# Single phase Induction motor rewinding problem

#### psoke0

Joined Mar 31, 2017
191
hello. i have a air conditioning that uses avaporation and a fan to cool down the room. my fan motor is died. i opened it and windings are burned out. its 200 watt motor 4 poles. it was having 280 turns in each pole 0.3 mm wire diameter. so i bought the wire and i made the windings. i tryed to insert the windings and i just could not do it the slots are too small for 280 turns to get in. i could not do it. so i reduce the turns to 230 and it barely fit. anyway another problem comes in. the motor draws about 4.23 Amps from 230 volt line. i pluged it in and the windings start to heat up so quickly after couple of secons smoke come out. the thing is 0.3 mm wire is not rated for 4 amps. its rated for 1.4 max. i measured the total resistance of stator it is 48 ohms. which is normal for the 230 turns winding. in each winding 12 ohms. well 230/48 =4.7 Amps.
my question is how was the original motor winding worked out for so many years ?
well yes i reduced the turns to 230 turns but even with 280 turns total resistance is going to be 59 ohms. its still 3.89 Amps that the wire cannot handle. how is this works out any information and ideas are appreciated. and sorry for my bad english.

#### BobTPH

Joined Jun 5, 2013
6,076
The current in an AC motor has little to do with the DC resistance of the wire in the coils, it is limited by inductance and back EMF.

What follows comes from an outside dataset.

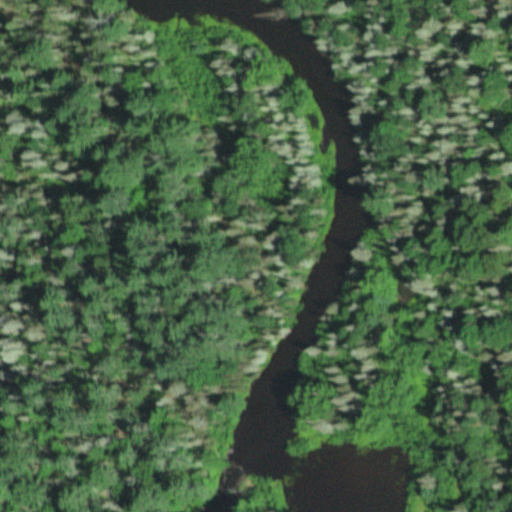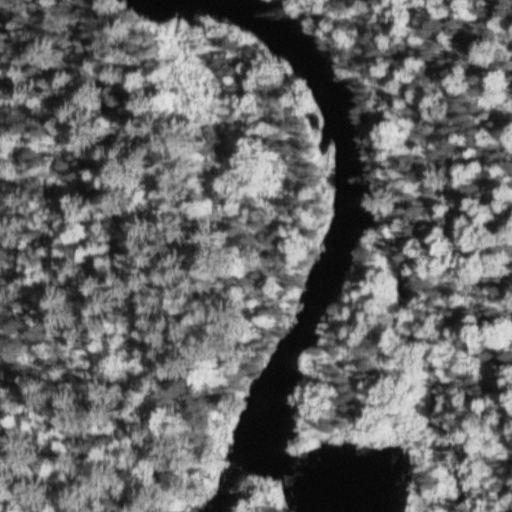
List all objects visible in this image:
river: (315, 221)
river: (222, 501)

Inductance depends in the square if the number of turns. 230 turns will have 2/3 of the inductance of 280 turns.

#### psoke0

Joined Mar 31, 2017
191
The current in an AC motor has little to do with the DC resistance of the wire in the coils, it is limited by inductance and back EMF.

Inductance depends in the square if the number of turns. 230 turns will have 2/3 of the inductance of 280 turns.
okay so i did measured inductance of each winding and it was 14 mH . if it is 2/3 of the 280 turns that means its 21 mH * 4 = 84 mH so the reactance is 26 ohms. 220/26 8.8 Amps ?

Joined Jul 18, 2013
26,277
If the original had 280 number of turns then it should be possible to rewind the same number, Normally the slot are lined with Pressphan or fish paper, and an insulated wedge type tool is used to tap the windings down in place.
Ensure the lining is the same width.
There is a bit an art to it.

#### crutschow

Joined Mar 14, 2008
31,116
The inductance and resistance of the winding determine the zero speed starting current.
When running, it's mainly the back EMF, determined by the motor speed and load, that determines the current.
But if there are fewer windings than it is designed for, than the iron likely is saturating, which will cause a high current.
The motor needs the original number of turns.

#### psoke0

Joined Mar 31, 2017
191
The inductance and resistance of the winding determine the zero speed starting current.
When running, it's mainly the back EMF, determined by the motor speed and load, that determines the current.
But if there are fewer windings than it is designed for, than the iron likely is saturating, which will cause a high current.
The motor needs the original number of turns.
If the original had 280 number of turns then it should be possible to rewind the same number, Normally the slot are lined with Pressphan or fish paper, and an insulated wedge type tool is used to tap the windings down in place.
Ensure the lining is the same width.
There is a bit an art to it.
the wire i bought have better insulation then the original wire. so that maybe the reason it does not fit in it.

#### psoke0

Joined Mar 31, 2017
191
guys so how can i know if the stator is going to saturate with how many turns or thickness of wire i put in or other variables can you guys give me information about this

#### crutschow

Joined Mar 14, 2008
31,116
guys so how can i know if the stator is going to saturate with how many turns or thickness of wire i put in or other variables can you guys give me information about this
Anything less than the original number of turns is likely to saturate the steel since, to minimize cost, they use the minimum amount of steel they can.